▶ INSTRUCTIONS FOR THE TASK
Look through the data below for the string "format", and copy every line where it turns up.
SUPPLIED MATERIAL: Begin
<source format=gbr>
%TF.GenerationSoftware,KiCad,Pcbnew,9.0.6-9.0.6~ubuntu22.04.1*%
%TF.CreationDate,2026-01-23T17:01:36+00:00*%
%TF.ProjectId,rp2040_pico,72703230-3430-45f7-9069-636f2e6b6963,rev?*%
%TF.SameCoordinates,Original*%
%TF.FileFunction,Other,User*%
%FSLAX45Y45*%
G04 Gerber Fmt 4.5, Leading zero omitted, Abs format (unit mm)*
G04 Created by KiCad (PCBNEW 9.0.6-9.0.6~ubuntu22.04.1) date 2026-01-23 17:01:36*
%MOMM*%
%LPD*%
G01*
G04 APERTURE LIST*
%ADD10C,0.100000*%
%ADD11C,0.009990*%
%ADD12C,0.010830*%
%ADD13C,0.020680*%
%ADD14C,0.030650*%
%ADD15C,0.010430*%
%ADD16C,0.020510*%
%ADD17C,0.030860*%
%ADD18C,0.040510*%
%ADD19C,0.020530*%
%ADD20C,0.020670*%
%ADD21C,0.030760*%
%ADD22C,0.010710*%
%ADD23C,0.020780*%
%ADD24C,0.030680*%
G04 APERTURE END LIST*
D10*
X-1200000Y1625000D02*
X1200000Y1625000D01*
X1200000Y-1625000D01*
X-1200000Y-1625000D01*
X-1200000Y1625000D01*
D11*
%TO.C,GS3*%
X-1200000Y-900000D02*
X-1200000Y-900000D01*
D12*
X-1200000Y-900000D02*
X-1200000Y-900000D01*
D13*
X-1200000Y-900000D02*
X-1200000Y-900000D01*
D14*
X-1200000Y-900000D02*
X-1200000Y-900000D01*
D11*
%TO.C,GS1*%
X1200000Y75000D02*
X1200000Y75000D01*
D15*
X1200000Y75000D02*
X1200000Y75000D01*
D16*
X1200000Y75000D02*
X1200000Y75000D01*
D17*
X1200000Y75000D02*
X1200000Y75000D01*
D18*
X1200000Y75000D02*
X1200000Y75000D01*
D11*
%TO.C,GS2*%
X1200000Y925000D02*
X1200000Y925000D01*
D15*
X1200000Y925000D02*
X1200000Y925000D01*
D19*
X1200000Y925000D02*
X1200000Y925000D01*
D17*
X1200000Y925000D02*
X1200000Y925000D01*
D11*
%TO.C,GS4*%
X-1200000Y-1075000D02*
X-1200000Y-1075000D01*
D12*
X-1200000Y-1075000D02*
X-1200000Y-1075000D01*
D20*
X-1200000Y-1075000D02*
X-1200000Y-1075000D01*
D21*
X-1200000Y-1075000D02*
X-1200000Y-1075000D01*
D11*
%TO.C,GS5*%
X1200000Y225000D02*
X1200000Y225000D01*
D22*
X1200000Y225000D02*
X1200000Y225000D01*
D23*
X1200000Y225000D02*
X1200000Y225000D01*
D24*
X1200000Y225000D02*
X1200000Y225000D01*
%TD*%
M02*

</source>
SUPPLIED MATERIAL: End
SUPPLIED MATERIAL: Begin
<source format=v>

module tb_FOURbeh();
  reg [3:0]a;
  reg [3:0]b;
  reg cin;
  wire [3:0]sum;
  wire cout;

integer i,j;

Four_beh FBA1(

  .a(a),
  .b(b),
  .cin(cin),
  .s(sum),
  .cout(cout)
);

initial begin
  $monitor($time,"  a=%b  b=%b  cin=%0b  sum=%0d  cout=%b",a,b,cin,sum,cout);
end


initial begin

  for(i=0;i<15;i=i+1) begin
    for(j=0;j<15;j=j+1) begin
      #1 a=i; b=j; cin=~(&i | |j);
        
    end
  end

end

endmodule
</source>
SUPPLIED MATERIAL: End
SUPPLIED MATERIAL: Begin
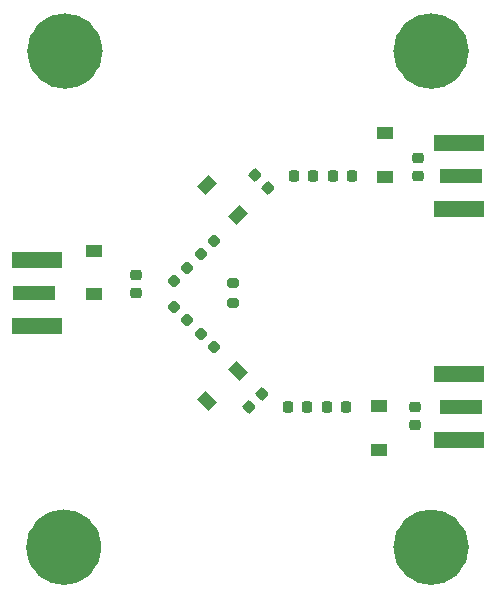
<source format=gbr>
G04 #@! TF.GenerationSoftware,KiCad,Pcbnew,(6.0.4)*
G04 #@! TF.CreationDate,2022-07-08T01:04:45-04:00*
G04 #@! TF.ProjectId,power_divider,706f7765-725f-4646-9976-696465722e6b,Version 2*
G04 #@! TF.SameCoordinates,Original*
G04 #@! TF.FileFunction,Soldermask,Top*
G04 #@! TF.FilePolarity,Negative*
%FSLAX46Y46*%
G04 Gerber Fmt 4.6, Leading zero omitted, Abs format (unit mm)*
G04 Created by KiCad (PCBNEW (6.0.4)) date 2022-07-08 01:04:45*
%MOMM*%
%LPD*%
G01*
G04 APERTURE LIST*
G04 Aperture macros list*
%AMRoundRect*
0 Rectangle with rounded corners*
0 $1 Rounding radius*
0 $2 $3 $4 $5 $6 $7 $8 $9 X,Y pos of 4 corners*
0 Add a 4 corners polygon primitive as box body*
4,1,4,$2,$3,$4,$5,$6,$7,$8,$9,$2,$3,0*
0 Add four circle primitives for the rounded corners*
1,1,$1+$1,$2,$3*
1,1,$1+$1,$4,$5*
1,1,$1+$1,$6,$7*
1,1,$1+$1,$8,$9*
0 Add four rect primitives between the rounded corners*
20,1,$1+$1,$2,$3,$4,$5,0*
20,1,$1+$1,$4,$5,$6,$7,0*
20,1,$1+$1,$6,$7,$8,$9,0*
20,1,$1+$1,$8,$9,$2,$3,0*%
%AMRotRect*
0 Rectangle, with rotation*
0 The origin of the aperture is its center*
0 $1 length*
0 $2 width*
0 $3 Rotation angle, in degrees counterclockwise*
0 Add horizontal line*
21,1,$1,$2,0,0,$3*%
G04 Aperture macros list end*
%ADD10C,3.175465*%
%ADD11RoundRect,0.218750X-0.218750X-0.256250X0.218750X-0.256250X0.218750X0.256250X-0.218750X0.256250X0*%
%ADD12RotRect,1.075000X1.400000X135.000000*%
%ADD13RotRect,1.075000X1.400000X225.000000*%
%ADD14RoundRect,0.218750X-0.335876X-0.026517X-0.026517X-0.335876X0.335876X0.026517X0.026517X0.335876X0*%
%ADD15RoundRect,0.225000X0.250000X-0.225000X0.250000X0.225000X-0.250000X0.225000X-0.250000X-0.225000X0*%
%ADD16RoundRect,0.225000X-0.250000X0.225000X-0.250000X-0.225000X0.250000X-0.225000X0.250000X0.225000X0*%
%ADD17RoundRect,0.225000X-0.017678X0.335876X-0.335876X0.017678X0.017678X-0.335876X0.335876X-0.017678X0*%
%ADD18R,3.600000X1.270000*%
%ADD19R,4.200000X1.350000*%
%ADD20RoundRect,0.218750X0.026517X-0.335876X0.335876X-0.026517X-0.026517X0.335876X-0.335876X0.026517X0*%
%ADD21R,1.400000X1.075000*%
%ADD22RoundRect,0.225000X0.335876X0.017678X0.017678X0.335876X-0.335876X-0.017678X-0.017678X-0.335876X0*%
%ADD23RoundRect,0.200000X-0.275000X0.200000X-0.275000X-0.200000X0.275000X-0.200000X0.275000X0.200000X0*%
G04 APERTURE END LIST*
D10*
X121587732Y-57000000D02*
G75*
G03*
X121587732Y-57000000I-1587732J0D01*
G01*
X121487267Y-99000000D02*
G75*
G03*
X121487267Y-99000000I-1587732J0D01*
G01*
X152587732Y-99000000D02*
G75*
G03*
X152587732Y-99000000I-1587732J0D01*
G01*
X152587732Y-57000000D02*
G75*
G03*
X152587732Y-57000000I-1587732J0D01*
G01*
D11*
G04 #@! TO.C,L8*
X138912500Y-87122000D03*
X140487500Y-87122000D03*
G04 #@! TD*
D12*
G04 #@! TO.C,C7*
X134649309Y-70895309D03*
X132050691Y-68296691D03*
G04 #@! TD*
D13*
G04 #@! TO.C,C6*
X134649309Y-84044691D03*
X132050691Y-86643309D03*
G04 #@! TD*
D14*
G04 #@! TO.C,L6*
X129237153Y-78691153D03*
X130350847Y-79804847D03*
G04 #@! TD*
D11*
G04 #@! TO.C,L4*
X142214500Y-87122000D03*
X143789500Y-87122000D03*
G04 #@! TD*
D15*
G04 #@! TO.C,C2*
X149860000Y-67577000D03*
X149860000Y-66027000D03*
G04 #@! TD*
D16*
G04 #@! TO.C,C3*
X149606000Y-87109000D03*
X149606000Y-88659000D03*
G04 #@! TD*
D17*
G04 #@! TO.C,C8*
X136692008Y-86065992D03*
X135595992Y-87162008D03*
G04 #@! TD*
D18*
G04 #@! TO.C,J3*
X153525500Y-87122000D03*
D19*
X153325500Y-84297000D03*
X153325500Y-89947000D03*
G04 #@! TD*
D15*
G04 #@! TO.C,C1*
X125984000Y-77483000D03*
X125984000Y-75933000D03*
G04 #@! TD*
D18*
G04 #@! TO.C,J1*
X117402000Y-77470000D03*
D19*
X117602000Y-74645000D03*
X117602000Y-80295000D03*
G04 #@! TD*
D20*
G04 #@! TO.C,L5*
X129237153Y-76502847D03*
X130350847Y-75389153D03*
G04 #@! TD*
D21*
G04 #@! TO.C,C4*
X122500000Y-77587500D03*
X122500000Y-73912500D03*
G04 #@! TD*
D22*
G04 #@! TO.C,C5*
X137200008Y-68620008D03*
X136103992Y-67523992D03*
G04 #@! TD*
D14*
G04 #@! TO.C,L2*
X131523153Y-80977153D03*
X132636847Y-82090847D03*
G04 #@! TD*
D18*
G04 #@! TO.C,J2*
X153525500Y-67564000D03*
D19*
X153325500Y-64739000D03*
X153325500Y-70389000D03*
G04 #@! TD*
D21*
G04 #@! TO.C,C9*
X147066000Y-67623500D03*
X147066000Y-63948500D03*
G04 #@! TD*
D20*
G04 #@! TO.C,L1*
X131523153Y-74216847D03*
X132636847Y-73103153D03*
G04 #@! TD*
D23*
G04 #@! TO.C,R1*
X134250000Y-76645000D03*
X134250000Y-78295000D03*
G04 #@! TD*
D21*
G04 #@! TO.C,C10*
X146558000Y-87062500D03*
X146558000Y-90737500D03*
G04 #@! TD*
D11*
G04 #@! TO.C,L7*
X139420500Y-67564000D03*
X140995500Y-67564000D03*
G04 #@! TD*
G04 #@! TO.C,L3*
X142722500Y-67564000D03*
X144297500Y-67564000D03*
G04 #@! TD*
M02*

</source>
SUPPLIED MATERIAL: End
▶ ANSWER FOR THIS EXERCISE
<source format=gbr>
G04 Gerber Fmt 4.5, Leading zero omitted, Abs format (unit mm)*
<source format=v>
<source format=gbr>
G04 Gerber Fmt 4.6, Leading zero omitted, Abs format (unit mm)*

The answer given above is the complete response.